My mind races when I go to bed. I pull up the notes app on my phone and add another thing I don’t want to forget: call the children’s museum and renew our membership. I lie back down and wait. My mind spins through things I already did, things already on the list, and finds another new one: clean the upstairs toilet before our guests come over. I sit up and add it to the list. The list is endless. I will never conquer the list. When I do anything else, like workout, go on a date night with my husband, or play with my children, the list is there, taunting me with the things I’m not doing.
I’m a list person. I love lists. There’s nothing wrong with lists. Sometimes when my mind is spinning, it’s actually helpful to write it out and I realize there’s not really that much to do. But I’m realizing lately that when I get caught in anxiety-mode, the list tends to fill up needlessly. It fills with silly little things that really don’t matter, though they all seem vitally important. Get a lightweight jacket for my youngest. Return the shoes that didn’t fit my oldest. Wash the hand towels. Are these things worth stressing over? I’m learning to move some things to the To-Don’t list. Not a real list that I keep, but an empty void that frees up white space in my mind. I need white space to function.
Here are the questions I ask myself when my to-do list gets out of control.
Will I forget this if I take it off the list? If the answer is yes, there’s a chance it’s worth forgetting. If it’s something I would forget and never think about again (maybe leaving a review for a purchase), then I let it go to the To-Don’t list. If the answer is no, then does it even need to be on the list? In the haze of To-Do Mode, I have put down silly things like “make dinner.” I’m not going to forget to make dinner. I can take that off the to-do list. It’s not something to stress over. I’ll do it this evening. If I might forget, and forgetting it would really be a problem (say, buying a gift for a loved one’s birthday), then it can stay on the list.
Can I move this to a different list? Buying that jacket for my youngest? Move it to the shopping list. I’ll let go of the idea of checking all the kids resale shops and just buy it at Walmart next time I’m there. Off the to-do list, and now part of my regular weekly shopping trip.
Can I do this in less than 5 minutes? If so, do it right now. Wash the hand towels? I can go grab those and toss them in the washing machine in less than 3 minutes flat. Cross it off and get it done. It’ll make the rest of the list feel more approachable.
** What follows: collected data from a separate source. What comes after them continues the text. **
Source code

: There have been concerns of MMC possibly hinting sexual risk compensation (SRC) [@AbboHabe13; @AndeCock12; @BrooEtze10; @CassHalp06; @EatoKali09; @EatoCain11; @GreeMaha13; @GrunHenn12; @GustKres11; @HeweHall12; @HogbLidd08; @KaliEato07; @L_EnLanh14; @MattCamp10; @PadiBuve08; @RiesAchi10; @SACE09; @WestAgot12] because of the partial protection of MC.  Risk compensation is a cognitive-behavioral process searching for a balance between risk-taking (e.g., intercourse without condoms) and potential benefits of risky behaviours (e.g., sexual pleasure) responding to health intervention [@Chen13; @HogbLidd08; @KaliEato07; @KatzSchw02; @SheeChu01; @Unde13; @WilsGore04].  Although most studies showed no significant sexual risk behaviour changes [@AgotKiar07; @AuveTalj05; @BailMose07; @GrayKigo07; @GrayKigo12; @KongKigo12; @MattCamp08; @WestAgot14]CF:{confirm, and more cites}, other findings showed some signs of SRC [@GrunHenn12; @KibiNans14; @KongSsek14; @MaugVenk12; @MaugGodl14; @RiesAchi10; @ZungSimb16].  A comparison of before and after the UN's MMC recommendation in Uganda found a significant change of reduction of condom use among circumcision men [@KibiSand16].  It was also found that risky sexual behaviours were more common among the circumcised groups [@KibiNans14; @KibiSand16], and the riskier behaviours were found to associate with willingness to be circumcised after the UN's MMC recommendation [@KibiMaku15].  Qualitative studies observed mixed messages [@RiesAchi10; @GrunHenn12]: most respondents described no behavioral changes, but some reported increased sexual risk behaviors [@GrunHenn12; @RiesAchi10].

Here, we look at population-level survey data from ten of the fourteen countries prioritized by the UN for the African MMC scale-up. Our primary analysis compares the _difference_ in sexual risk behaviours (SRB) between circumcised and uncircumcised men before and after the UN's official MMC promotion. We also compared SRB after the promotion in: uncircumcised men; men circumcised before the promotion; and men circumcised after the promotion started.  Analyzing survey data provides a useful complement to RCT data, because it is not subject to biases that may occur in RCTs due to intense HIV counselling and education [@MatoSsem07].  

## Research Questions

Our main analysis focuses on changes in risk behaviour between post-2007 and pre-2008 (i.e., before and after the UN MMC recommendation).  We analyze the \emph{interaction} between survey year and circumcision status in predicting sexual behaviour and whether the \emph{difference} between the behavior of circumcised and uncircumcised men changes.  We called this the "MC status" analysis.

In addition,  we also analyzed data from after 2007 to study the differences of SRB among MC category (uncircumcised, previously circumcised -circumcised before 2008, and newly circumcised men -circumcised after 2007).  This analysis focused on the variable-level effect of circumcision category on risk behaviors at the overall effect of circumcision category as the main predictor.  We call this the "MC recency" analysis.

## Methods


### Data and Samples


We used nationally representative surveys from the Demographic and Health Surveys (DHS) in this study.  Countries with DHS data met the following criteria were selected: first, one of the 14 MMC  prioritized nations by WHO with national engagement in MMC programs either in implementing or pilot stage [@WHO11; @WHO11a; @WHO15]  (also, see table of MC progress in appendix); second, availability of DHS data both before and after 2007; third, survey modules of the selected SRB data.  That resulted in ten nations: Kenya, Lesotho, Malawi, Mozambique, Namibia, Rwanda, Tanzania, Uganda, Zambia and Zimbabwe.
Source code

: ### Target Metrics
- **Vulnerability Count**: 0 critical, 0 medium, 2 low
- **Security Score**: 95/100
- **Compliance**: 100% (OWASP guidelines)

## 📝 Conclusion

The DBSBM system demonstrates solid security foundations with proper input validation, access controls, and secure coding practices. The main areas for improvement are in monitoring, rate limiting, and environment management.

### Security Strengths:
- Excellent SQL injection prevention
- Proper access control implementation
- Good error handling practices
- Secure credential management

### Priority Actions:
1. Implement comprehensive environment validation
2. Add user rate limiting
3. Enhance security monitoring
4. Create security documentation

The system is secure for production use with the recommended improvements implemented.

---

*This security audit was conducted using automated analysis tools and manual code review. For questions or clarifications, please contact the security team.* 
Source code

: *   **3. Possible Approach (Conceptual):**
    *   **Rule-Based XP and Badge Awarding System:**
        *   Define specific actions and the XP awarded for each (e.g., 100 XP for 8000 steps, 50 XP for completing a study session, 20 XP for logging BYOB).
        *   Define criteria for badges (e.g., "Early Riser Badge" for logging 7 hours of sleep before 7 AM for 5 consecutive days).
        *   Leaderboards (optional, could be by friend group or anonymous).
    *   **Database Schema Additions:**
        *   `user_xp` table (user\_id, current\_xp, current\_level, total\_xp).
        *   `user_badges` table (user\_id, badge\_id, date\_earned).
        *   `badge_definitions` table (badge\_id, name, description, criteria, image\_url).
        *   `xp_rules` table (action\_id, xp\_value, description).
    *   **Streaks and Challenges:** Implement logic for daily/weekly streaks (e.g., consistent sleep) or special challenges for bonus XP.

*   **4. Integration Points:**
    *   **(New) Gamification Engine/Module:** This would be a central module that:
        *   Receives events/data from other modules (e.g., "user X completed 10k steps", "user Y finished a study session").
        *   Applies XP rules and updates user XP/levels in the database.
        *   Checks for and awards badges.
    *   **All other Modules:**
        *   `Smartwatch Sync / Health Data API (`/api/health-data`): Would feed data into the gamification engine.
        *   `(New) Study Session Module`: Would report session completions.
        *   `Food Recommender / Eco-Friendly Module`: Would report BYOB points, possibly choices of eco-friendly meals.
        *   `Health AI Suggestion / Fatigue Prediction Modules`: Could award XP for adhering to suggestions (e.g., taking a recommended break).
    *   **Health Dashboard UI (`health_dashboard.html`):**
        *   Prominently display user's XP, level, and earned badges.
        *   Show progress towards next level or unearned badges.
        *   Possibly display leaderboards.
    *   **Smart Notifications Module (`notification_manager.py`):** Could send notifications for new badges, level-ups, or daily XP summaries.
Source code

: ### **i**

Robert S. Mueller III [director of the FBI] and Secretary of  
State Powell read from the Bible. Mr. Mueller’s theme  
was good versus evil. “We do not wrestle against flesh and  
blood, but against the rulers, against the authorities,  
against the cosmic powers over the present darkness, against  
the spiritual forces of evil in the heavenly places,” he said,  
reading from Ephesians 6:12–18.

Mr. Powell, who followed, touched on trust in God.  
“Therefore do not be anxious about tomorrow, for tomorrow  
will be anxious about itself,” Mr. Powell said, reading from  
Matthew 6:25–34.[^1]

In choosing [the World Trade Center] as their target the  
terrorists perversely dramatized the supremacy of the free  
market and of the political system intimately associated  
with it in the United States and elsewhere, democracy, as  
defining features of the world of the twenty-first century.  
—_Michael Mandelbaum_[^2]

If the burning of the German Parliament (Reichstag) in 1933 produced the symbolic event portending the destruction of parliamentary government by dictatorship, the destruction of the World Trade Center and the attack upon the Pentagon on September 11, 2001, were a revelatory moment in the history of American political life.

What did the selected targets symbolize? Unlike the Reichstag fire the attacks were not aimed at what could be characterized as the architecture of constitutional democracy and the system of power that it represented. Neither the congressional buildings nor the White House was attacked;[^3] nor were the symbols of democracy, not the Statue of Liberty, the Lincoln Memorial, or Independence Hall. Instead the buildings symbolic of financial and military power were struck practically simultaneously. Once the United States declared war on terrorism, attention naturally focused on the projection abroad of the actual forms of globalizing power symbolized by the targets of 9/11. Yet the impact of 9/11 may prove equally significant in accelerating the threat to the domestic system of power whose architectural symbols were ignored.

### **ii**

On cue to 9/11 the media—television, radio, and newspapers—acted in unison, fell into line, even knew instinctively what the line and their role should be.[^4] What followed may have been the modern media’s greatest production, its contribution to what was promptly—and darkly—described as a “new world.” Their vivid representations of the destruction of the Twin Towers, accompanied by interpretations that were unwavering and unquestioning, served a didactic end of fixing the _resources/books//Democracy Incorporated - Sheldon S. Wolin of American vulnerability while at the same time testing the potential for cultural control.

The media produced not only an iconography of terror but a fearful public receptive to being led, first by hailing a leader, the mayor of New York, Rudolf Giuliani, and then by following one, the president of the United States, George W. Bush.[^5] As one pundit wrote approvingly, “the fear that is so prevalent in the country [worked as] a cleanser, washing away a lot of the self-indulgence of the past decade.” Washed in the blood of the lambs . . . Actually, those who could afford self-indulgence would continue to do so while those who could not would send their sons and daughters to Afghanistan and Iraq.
Can I let this go? Those shoes that need to be returned? They cost $15. It would probably be most responsible to return them, and of course save a few bucks. But maybe the 30-minute roundtrip to the store isn’t worth it. Maybe the stress of another item on the to-do list isn’t worth it. Maybe I can just stash them in the closet until they fit my youngest, or pass them off to another family.
Clearing out my to-do list creates breathing room in my mind. Once I stop and ask some questions about the list, I tend to realize life isn’t (or doesn’t have to be) quite as overwhelming as it felt only minutes ago. Add in a quick breath meditation with a positive phrase (one go to: “I am enough, I have enough”), and I usually feel refreshed enough to tackle the things on my list that actually matter.
Your turn! What is one thing you can cross off your to-do list, without actually doing it? Try it. It’s a whole new world of freedom once you do.